Few animals worldwide are as iconic as the kangaroo. As a first-time visitor Australia years ago, I can testify that one of the most sought-after encounters I wanted to experience was a chance to see these unique marsupials in the wild.
By my third or fourth trip there, though, after taking hundreds of photos, after seeing hundreds of dead kangaroos along rural highways in New South Wales and especially after seeing a large and nearly domesticated group of roos roaming a local golf course night after night—patiently waiting just off the 18th green at duskas the last golfers finished their rounds—I began to recognize the parallels between Australia’s kangaroo and North America’s deer populations.

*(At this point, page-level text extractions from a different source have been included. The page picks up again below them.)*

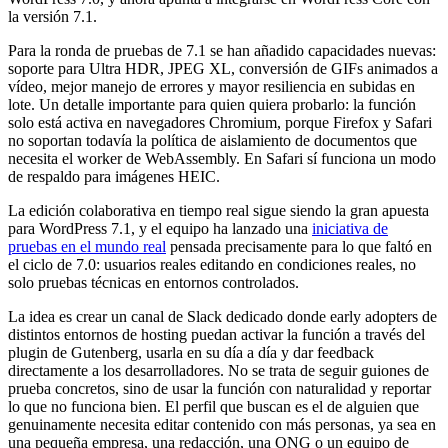
la versión 7.1.
Para la ronda de pruebas de 7.1 se han añadido capacidades nuevas:
soporte para Ultra HDR, JPEG XL, conversión de GIFs animados a
vídeo, mejor manejo de errores y mayor resiliencia en subidas en
lote. Un detalle importante para quien quiera probarlo: la función
solo está activa en navegadores Chromium, porque Firefox y Safari
no soportan todavía la política de aislamiento de documentos que
necesita el worker de WebAssembly. En Safari sí funciona un modo
de respaldo para imágenes HEIC.
La edición colaborativa en tiempo real sigue siendo la gran apuesta
para WordPress 7.1, y el equipo ha lanzado una
iniciativa de
pruebas en el mundo real
pensada precisamente para lo que faltó en
el ciclo de 7.0: usuarios reales editando en condiciones reales, no
solo pruebas técnicas en entornos controlados.
La idea es crear un canal de Slack dedicado donde early adopters de
distintos entornos de hosting puedan activar la función a través del
plugin de Gutenberg, usarla en su día a día y dar feedback
directamente a los desarrolladores. No se trata de seguir guiones de
prueba concretos, sino de usar la función con naturalidad y reportar
lo que no funciona bien. El perfil que buscan es el de alguien que
genuinamente necesita editar contenido con más personas, ya sea en
una pequeña empresa, una redacción, una ONG o un equipo de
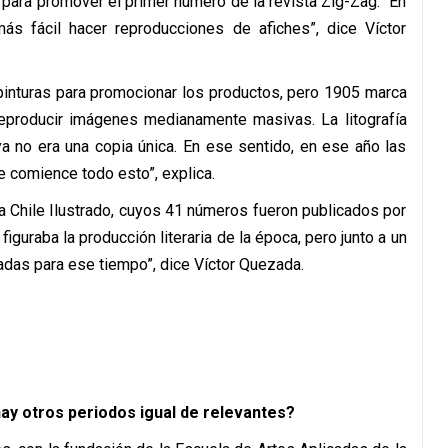
ís, para promover el primer número de la revista Zig-Zag. “En
más fácil hacer reproducciones de afiches”, dice Víctor
 pinturas para promocionar los productos, pero 1905 marca
reproducir imágenes medianamente masivas. La litografía
ya no era una copia única. En ese sentido, en ese año las
e comience todo esto”, explica.
a Chile Ilustrado, cuyos 41 números fueron publicados por
figuraba la producción literaria de la época, pero junto a un
tadas para ese tiempo”, dice Víctor Quezada.
¿hay otros periodos igual de relevantes?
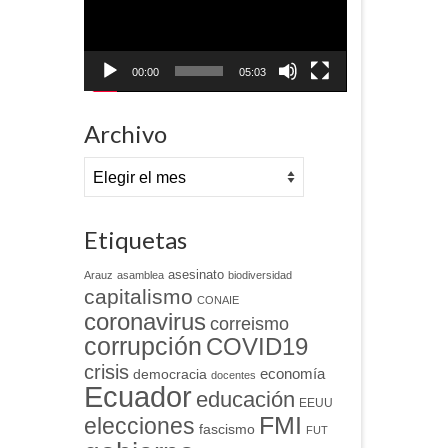
00:00
05:03
Archivo
Archivo
Etiquetas
asesinato
Arauz
asamblea
biodiversidad
capitalismo
CONAIE
coronavirus
correismo
corrupción
COVID19
crisis
economía
democracia
docentes
Ecuador
educación
EEUU
FMI
elecciones
fascismo
FUT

Including the problem of overpopulation.
The exploding numbers, exacerbated in both countries by farming and settlements that increase the available food sources (kangaroos feast on irrigated golf courses during eastern Australia’s long, dry summers, for example) and the absence of predators that would ordinarily exercise rigid population control, are negatively affecting their respective ecosystems.

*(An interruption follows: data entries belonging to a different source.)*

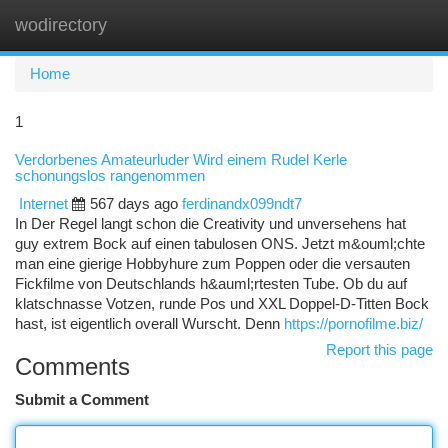
wodirectory
Togg
navi
Home
1
Verdorbenes Amateurluder Wird einem Rudel Kerle
schonungslos rangenommen
Internet
567 days ago
ferdinandx099ndt7
In Der Regel langt schon die Creativity und unversehens hat
guy extrem Bock auf einen tabulosen ONS. Jetzt m&ouml;chte
man eine gierige Hobbyhure zum Poppen oder die versauten
Fickfilme von Deutschlands h&auml;rtesten Tube. Ob du auf
klatschnasse Votzen, runde Pos und XXL Doppel-D-Titten Bock
hast, ist eigentlich overall Wurscht. Denn
https://pornofilme.biz/
Report this page
Comments
Submit a Comment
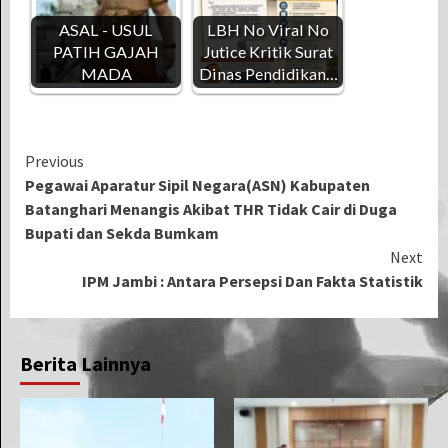
ASAL - USUL
LBH No Viral No
PATIH GAJAH
Jutice Kritik Surat
MADA
Dinas Pendidikan…
Continue
Previous
Pegawai Aparatur Sipil Negara(ASN) Kabupaten
Reading
Batanghari Menangis Akibat THR Tidak Cair di Duga
Bupati dan Sekda Bumkam
Next
IPM Jambi : Antara Persepsi Dan Fakta Statistik
Berita Lainnya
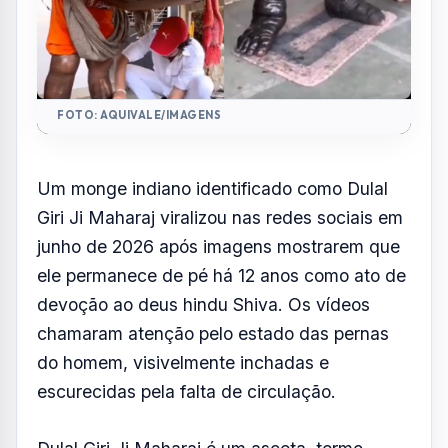
FOTO: AQUIVALE/IMAGENS
Um monge indiano identificado como Dulal
Giri Ji Maharaj viralizou nas redes sociais em
junho de 2026 após imagens mostrarem que
ele permanece de pé há 12 anos como ato de
devoção ao deus hindu Shiva. Os vídeos
chamaram atenção pelo estado das pernas
do homem, visivelmente inchadas e
escurecidas pela falta de circulação.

In the United States, we’ve driven wolves and cougars out of the Eastern states; in Australia, there never were any large carnivores that hunted roos.
The result, both here and there, is that efforts are underway to control the populations of these large, browsing animals, which threaten the eco-balance of forest, range and grassland areas. Here, we call it “wildlife management.” Aussies are a bit more forthright in labelling it “kangaroo culling.”
A proposal to cull some 2,000 eastern grey kangaroos from the Australian Capital Territory (ACT) surrounding the country’s national capital of Canberra—a jurisdiction roughly equivalent to our District of Columbia, only three times larger—has animal activists up in arms Down Under.
A predictable response
Members of several animal welfare groups, including the Australian Society for Kangaroos, are launching protests as ACT government officials announced closure of nine nature reserves for a couple weeks to facilitate the culling.(And don’t you love Australian—actually, Aboriginal—geography? The reserves include the Goorooyaroo Nature Reserve, Jerrabomberra West Nature Reserve and the Wanniassa Hills Nature Reserve).
A Society spokesperson told The Canberra Times that their members would try to physically disrupt the kangaroo cull.
“We’ll mount the usual public protest, but we’ll also make it as difficult as we can for the government, the shooters and the rangers,”activist Carolyn Drew told the newspaper. “Protesters will be there, but we can’t divulge what we’ve planned. That is for everyone to find out.We’ll be out there as soon as it gets dark.”